The meeting, which comes only one day before parliamentary polls are set to begin, will be attended by presidential candidates Amr Moussa and Mohamed Selim El-Awa; legal expert Hossam Eissa; activist Mamdouh Hamza; Freedom and Justice Party head Mohamed Morsy; Wafd Party chief El-Sayed El-Badawy; Nour Party leader Emad Abdel Ghafour; prominent Wasat Party member Abu El-Ela Madi; Coptic billionaire and Free Egyptians Party founder Naguib Sawiris; and Sameh Ashour, Nasserist Party head and newly elected Lawyers Syndicate president.
However, a number of political figures announced earlier on Sunday that they would not attend the meeting, including presidential contenders Mohamed ElBaradei, Hamdeen Sabahi and Mohamed Abu El-Ghar. The liberal Adl Party, meanwhile, has announced that it, too, would skip the meeting, saying it had not received a formal invitation, which party officials attributed to the party’s decision to boycott a similar meeting with the SCAF last week.
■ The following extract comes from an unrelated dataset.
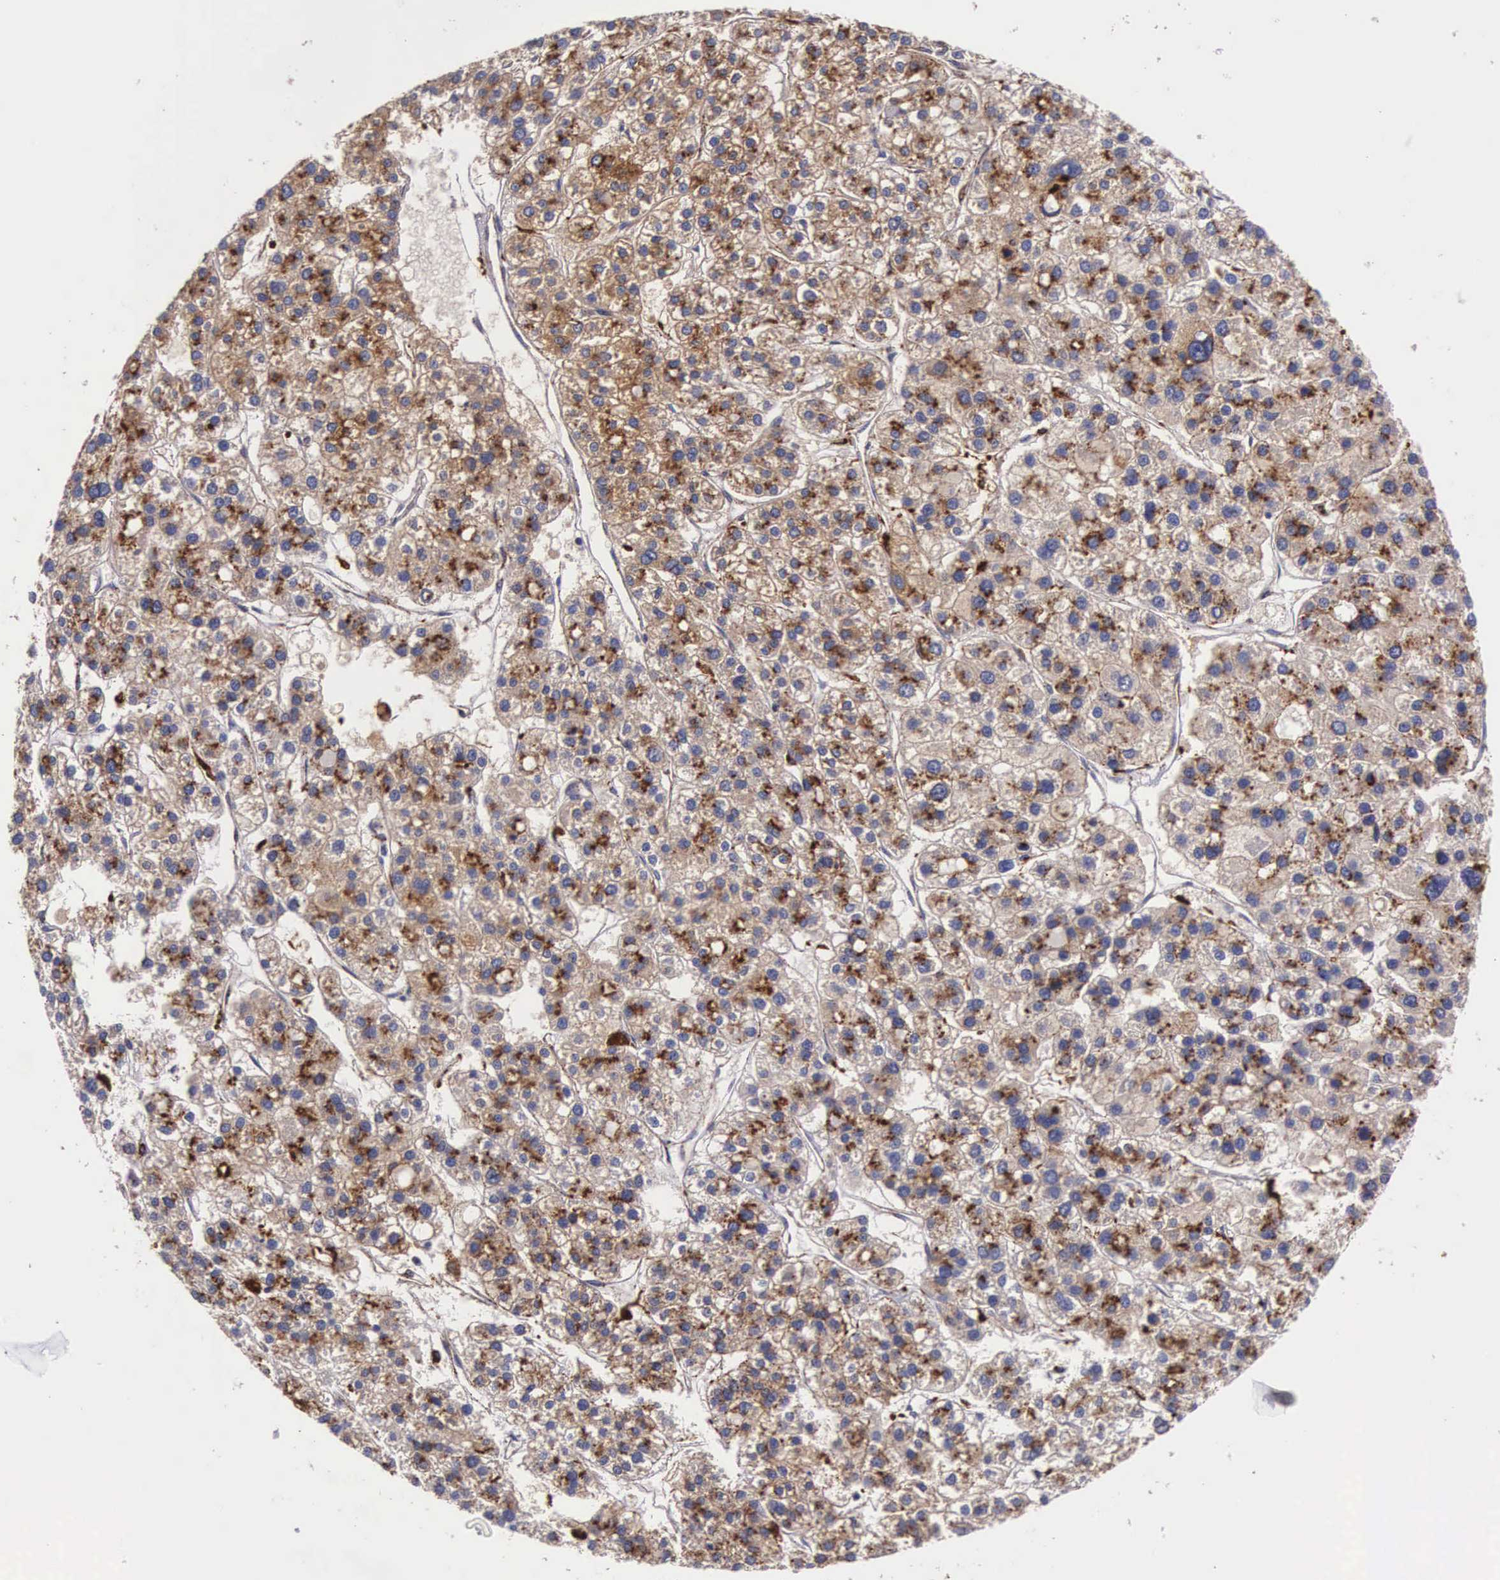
{"staining": {"intensity": "strong", "quantity": ">75%", "location": "cytoplasmic/membranous"}, "tissue": "liver cancer", "cell_type": "Tumor cells", "image_type": "cancer", "snomed": [{"axis": "morphology", "description": "Carcinoma, Hepatocellular, NOS"}, {"axis": "topography", "description": "Liver"}], "caption": "Immunohistochemical staining of liver hepatocellular carcinoma displays high levels of strong cytoplasmic/membranous protein positivity in about >75% of tumor cells.", "gene": "NAGA", "patient": {"sex": "female", "age": 85}}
The meeting comes only hours before a planned million-man protest in Tahrir Square and in public spaces across Egypt. Participants in today’s demonstration – dubbed “rally for revolutionary legitimacy” – will express their rejection of newly appointed Prime Minister Kamal El-Ganzoury, who was appointed to the premiership on Friday after his predecessor, Essam Sharaf, was relieved of the post following five days of violent clashes between security forces and anti-SCAF protesters that left at least 41 dead.
Protesters are calling for El-Ganzoury’s Cabinet to be replaced by a revolutionary government of “national salvation” made up of figures chosen by protesters themselves.